## Directions
All of the data, except its images, should be set down exactly as it appears.

Limb landmark coordinates:
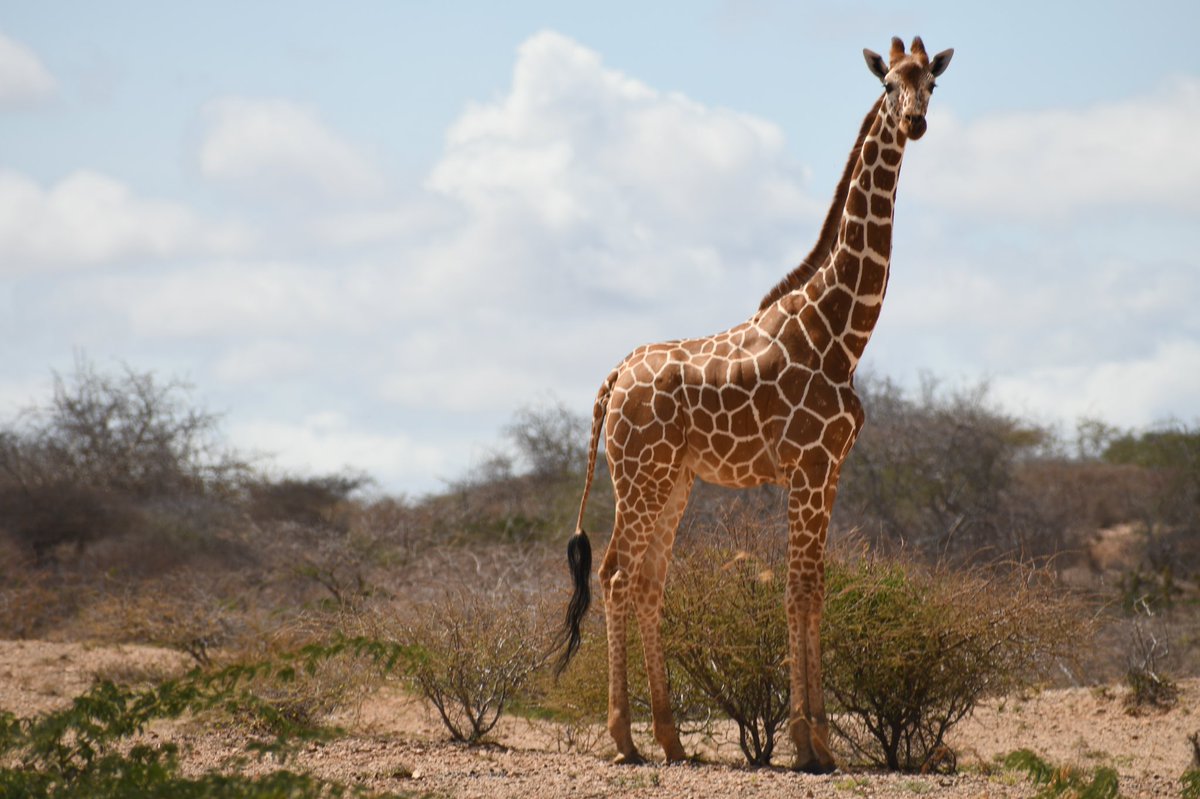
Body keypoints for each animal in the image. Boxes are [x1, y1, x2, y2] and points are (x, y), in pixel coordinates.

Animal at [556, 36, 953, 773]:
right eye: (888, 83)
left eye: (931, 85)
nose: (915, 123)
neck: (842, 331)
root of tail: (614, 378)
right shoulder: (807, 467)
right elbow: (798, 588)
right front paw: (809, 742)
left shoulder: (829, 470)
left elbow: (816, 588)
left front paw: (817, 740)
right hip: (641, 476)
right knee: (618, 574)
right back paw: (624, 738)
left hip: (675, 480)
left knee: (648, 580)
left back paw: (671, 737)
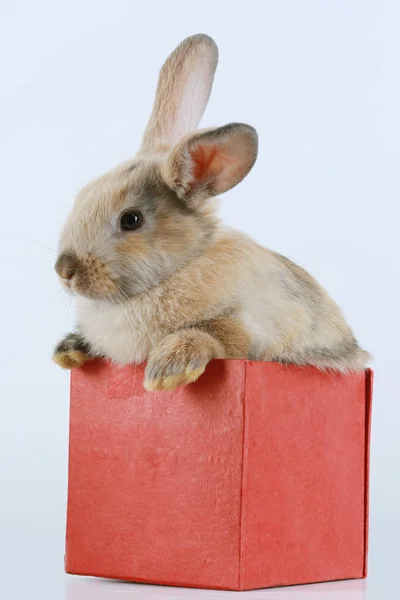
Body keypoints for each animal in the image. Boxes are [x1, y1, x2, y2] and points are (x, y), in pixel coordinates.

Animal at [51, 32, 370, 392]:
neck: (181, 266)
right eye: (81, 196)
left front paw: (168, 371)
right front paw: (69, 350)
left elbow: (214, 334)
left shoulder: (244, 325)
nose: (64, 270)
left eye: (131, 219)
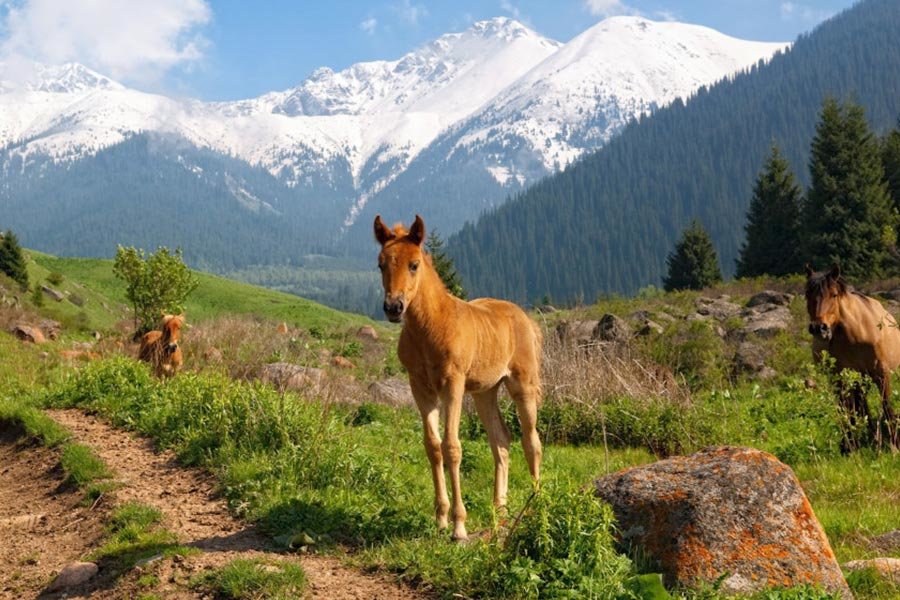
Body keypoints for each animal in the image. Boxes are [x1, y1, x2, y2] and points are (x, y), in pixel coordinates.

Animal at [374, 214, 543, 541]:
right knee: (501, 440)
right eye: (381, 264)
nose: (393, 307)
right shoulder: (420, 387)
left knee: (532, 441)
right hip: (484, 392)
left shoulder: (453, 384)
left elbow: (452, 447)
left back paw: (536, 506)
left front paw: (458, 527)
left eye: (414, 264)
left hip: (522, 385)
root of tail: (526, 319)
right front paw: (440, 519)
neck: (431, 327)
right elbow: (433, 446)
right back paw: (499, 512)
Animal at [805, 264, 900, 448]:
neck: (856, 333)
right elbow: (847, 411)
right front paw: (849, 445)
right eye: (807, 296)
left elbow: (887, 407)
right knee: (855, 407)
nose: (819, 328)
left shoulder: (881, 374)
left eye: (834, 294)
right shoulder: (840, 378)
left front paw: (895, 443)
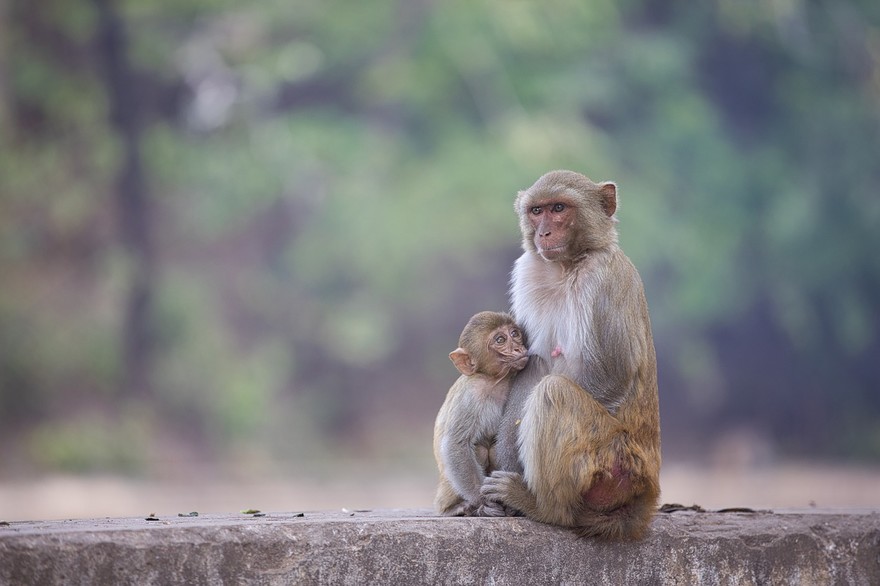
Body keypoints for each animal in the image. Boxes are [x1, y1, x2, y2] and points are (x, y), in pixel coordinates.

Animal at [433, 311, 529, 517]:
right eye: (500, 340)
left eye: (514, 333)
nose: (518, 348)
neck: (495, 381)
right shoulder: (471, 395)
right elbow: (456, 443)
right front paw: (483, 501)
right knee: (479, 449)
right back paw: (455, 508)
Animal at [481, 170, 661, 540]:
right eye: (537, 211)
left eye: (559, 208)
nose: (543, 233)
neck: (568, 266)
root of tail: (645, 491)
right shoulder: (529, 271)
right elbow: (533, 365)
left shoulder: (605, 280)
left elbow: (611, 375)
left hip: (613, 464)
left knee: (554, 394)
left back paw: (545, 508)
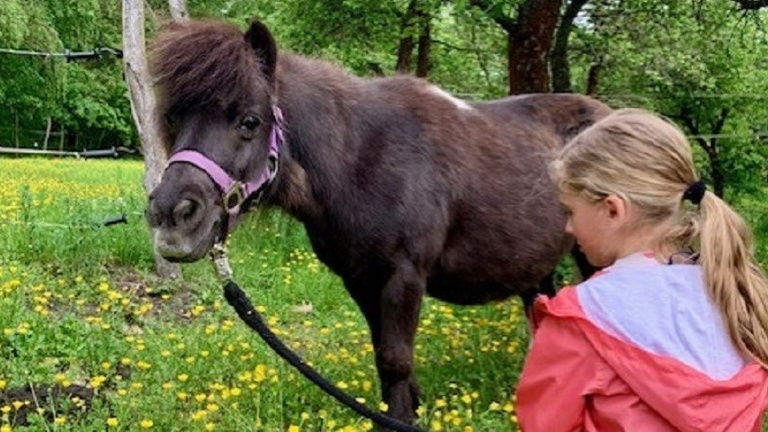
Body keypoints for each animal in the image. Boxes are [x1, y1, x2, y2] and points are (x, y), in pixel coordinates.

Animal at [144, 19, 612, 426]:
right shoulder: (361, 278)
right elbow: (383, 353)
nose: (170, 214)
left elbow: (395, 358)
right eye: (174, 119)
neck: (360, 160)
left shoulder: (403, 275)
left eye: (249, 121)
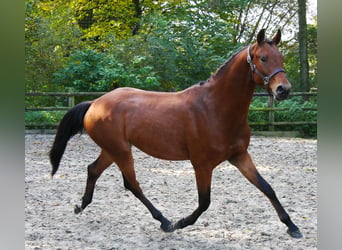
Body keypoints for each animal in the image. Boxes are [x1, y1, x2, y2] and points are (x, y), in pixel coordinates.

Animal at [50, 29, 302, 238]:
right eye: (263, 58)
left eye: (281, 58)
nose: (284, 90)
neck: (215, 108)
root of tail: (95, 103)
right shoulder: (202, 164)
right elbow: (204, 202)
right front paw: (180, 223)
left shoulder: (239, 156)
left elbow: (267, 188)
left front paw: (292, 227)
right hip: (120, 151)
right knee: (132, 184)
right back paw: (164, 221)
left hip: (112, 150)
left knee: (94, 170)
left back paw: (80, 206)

## Exercise response
Body keypoints for each animal in the image. Boxes are [x1, y1, x2, y2] and points are (x, y), in pixel coordinates.

Animal at [556, 36, 953, 773]:
right eye: (888, 83)
left eye: (931, 85)
nose: (915, 123)
neck: (842, 331)
root of tail: (614, 378)
right shoulder: (807, 467)
right elbow: (798, 588)
right front paw: (809, 742)
left shoulder: (829, 470)
left elbow: (816, 588)
left front paw: (817, 740)
right hip: (641, 476)
right knee: (618, 574)
right back paw: (624, 738)
left hip: (675, 480)
left knee: (648, 580)
left back paw: (671, 737)
Body keypoints for each animal in the image. Boxes are [x1, y1, x2, y2] and points are (x, y), in pixel coordinates.

Animal at [51, 32, 370, 392]:
neck: (181, 266)
right eye: (81, 196)
left front paw: (168, 371)
right front paw: (69, 350)
left elbow: (214, 334)
left shoulder: (244, 325)
nose: (64, 270)
left eye: (131, 219)
Body keypoints for each animal in the image. Boxes are [x1, y1, x2, y2] and points are (x, y), in pixel coordinates.

Animal at [374, 214, 543, 541]:
right knee: (501, 440)
right eye: (381, 264)
nose: (393, 307)
right shoulder: (420, 387)
left knee: (532, 441)
right hip: (484, 392)
left shoulder: (453, 384)
left elbow: (452, 447)
left back paw: (536, 506)
left front paw: (458, 527)
left eye: (414, 264)
left hip: (522, 385)
root of tail: (526, 319)
right front paw: (440, 519)
neck: (431, 327)
right elbow: (433, 446)
right back paw: (499, 512)
Animal at [805, 264, 900, 448]:
neck: (856, 333)
right elbow: (847, 411)
right front paw: (849, 445)
right eye: (807, 296)
left elbow: (887, 407)
right knee: (855, 407)
nose: (819, 328)
left shoulder: (881, 374)
left eye: (834, 294)
right shoulder: (840, 378)
left front paw: (895, 443)
Body keypoints for each animal in the image. Boxes are [x1, y1, x2, y2] and points are (x, y), in pixel coordinates.

Animal at [433, 311, 529, 517]:
right eye: (500, 340)
left eye: (514, 333)
nose: (518, 348)
neck: (495, 381)
right shoulder: (471, 395)
right elbow: (456, 443)
right front paw: (483, 501)
right knee: (479, 449)
right back paw: (455, 508)
Animal at [481, 170, 661, 540]:
right eye: (537, 211)
left eye: (559, 208)
nose: (543, 233)
neck: (568, 266)
root of tail: (645, 491)
right shoulder: (529, 271)
right elbow: (533, 365)
left shoulder: (605, 280)
left elbow: (611, 375)
left hip: (613, 464)
left knee: (554, 394)
left back paw: (545, 508)
Body keypoints for each animal in the image. Boxes are [x1, y1, x2, y2] and points are (x, y), in pixel coordinates.

Animal at [144, 19, 612, 426]:
right shoulder: (361, 278)
right elbow: (383, 353)
nose: (170, 214)
left elbow: (395, 358)
right eye: (174, 119)
neck: (360, 160)
left shoulder: (403, 275)
left eye: (249, 121)
Body keypoints for each animal in the image. Boxes are [x1, y1, x2, y2] and points are (x, y), in pixel coordinates.

Animal at [50, 29, 302, 238]:
right eye: (263, 58)
left eye: (281, 58)
nose: (284, 90)
neck: (215, 108)
root of tail: (95, 103)
right shoulder: (202, 164)
right elbow: (204, 202)
right front paw: (180, 223)
left shoulder: (239, 156)
left elbow: (267, 188)
left front paw: (292, 227)
right hip: (120, 151)
right knee: (132, 184)
right back paw: (164, 221)
left hip: (112, 150)
left knee: (94, 170)
left back paw: (80, 206)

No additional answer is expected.